▸ Records supplied
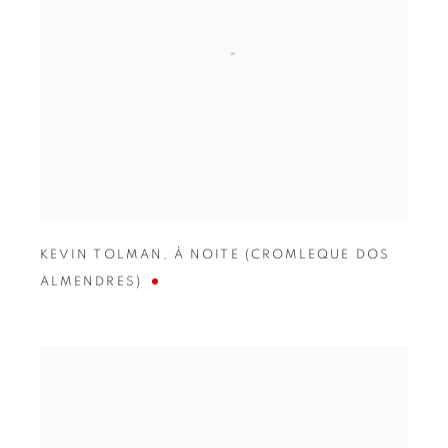
KEVIN TOLMAN
,
À NOITE (CROMLEQUE DOS
ALMENDRES)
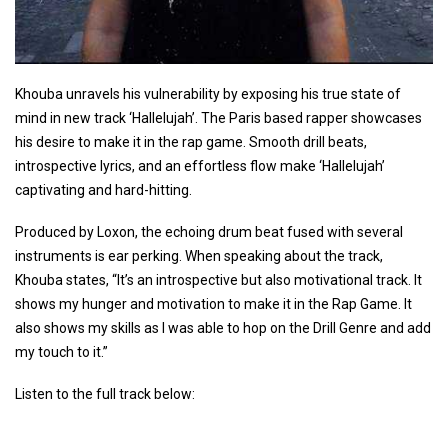
Khouba unravels his vulnerability by exposing his true state of
mind in new track ‘Hallelujah’. The Paris based rapper showcases
his desire to make it in the rap game. Smooth drill beats,
introspective lyrics, and an effortless flow make ‘Hallelujah’
captivating and hard-hitting.
Produced by Loxon, the echoing drum beat fused with several
instruments is ear perking. When speaking about the track,
Khouba states, “It’s an introspective but also motivational track. It
shows my hunger and motivation to make it in the Rap Game. It
also shows my skills as I was able to hop on the Drill Genre and add
my touch to it.”
Listen to the full track below:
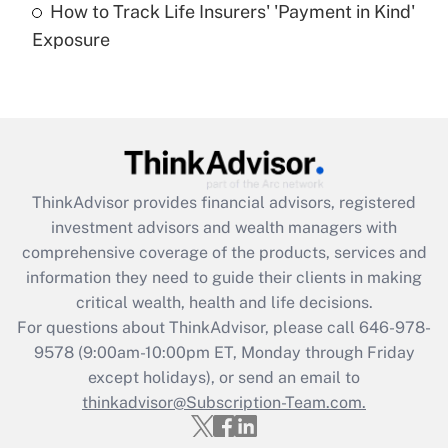
How to Track Life Insurers' 'Payment in Kind'
Get Answer
Exposure
Recently Updated Q&As
Are remote workers eligible for leave
under the Family and Medical Leave Act
(FMLA)?
Get Answer
ThinkAdvisor
provides financial advisors, registered
investment advisors and wealth managers with
Recently Updated Q&As
comprehensive coverage of the products, services and
What is the CARES Act employee
information they need to guide their clients in making
retention tax credit that was available
critical wealth, health and life decisions.
during 2020 and 2021?
For questions about ThinkAdvisor, please call
646-978-
Get Answer
9578
(9:00am-10:00pm ET, Monday through Friday
except holidays), or send an email to
thinkadvisor@Subscription-Team.com.
Recently Updated Q&As
Who must file a return?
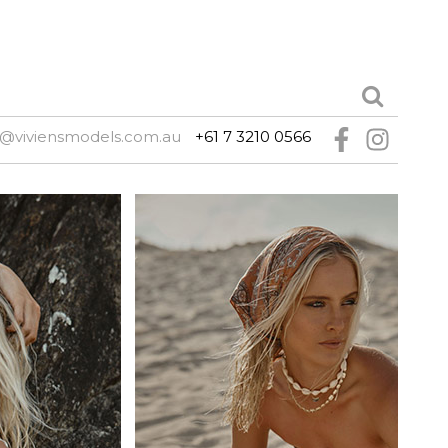
e@viviensmodels.com.au
+61 7 3210 0566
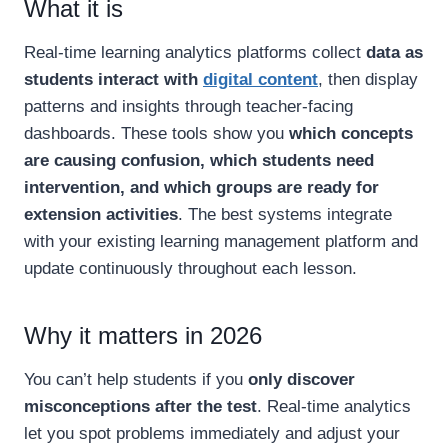
What it is
Real-time learning analytics platforms collect
data as
students interact with
digital content
, then display
patterns and insights through teacher-facing
dashboards. These tools show you
which concepts
are causing confusion, which students need
intervention, and which groups are ready for
extension activities
. The best systems integrate
with your existing learning management platform and
update continuously throughout each lesson.
Why it matters in 2026
You can’t help students if you
only discover
misconceptions after the test
. Real-time analytics
let you spot problems immediately and adjust your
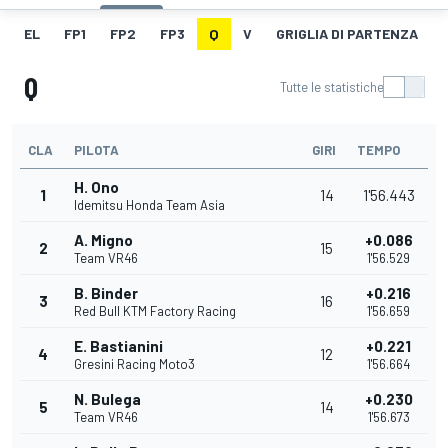
EL
FP1
FP2
FP3
Q
V
GRIGLIA DI PARTENZA
Q
Tutte le statistiche
CLA
PILOTA
GIRI
TEMPO
H. Ono
1
14
1'56.443
Idemitsu Honda Team Asia
A. Migno
+0.086
2
15
Team VR46
1'56.529
B. Binder
+0.216
3
16
Red Bull KTM Factory Racing
1'56.659
E. Bastianini
+0.221
4
12
Gresini Racing Moto3
1'56.664
N. Bulega
+0.230
5
14
Team VR46
1'56.673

▸ Activity
Reproduce every one of the lines above word for word, leaving out the pictures.

▸ Exercise answer
KEVIN TOLMAN
,
À NOITE (CROMLEQUE DOS
ALMENDRES)
Khouba unravels his vulnerability by exposing his true state of
mind in new track ‘Hallelujah’. The Paris based rapper showcases
his desire to make it in the rap game. Smooth drill beats,
introspective lyrics, and an effortless flow make ‘Hallelujah’
captivating and hard-hitting.
Produced by Loxon, the echoing drum beat fused with several
instruments is ear perking. When speaking about the track,
Khouba states, “It’s an introspective but also motivational track. It
shows my hunger and motivation to make it in the Rap Game. It
also shows my skills as I was able to hop on the Drill Genre and add
my touch to it.”
Listen to the full track below:
How to Track Life Insurers' 'Payment in Kind'
Get Answer
Exposure
Recently Updated Q&As
Are remote workers eligible for leave
under the Family and Medical Leave Act
(FMLA)?
Get Answer
ThinkAdvisor
provides financial advisors, registered
investment advisors and wealth managers with
Recently Updated Q&As
comprehensive coverage of the products, services and
What is the CARES Act employee
information they need to guide their clients in making
retention tax credit that was available
critical wealth, health and life decisions.
during 2020 and 2021?
For questions about ThinkAdvisor, please call
646-978-
Get Answer
9578
(9:00am-10:00pm ET, Monday through Friday
except holidays), or send an email to
thinkadvisor@Subscription-Team.com.
Recently Updated Q&As
Who must file a return?
e@viviensmodels.com.au
+61 7 3210 0566
What it is
Real-time learning analytics platforms collect
data as
students interact with
digital content
, then display
patterns and insights through teacher-facing
dashboards. These tools show you
which concepts
are causing confusion, which students need
intervention, and which groups are ready for
extension activities
. The best systems integrate
with your existing learning management platform and
update continuously throughout each lesson.
Why it matters in 2026
You can’t help students if you
only discover
misconceptions after the test
. Real-time analytics
let you spot problems immediately and adjust your
EL
FP1
FP2
FP3
Q
V
GRIGLIA DI PARTENZA
Q
Tutte le statistiche
CLA
PILOTA
GIRI
TEMPO
H. Ono
1
14
1'56.443
Idemitsu Honda Team Asia
A. Migno
+0.086
2
15
Team VR46
1'56.529
B. Binder
+0.216
3
16
Red Bull KTM Factory Racing
1'56.659
E. Bastianini
+0.221
4
12
Gresini Racing Moto3
1'56.664
N. Bulega
+0.230
5
14
Team VR46
1'56.673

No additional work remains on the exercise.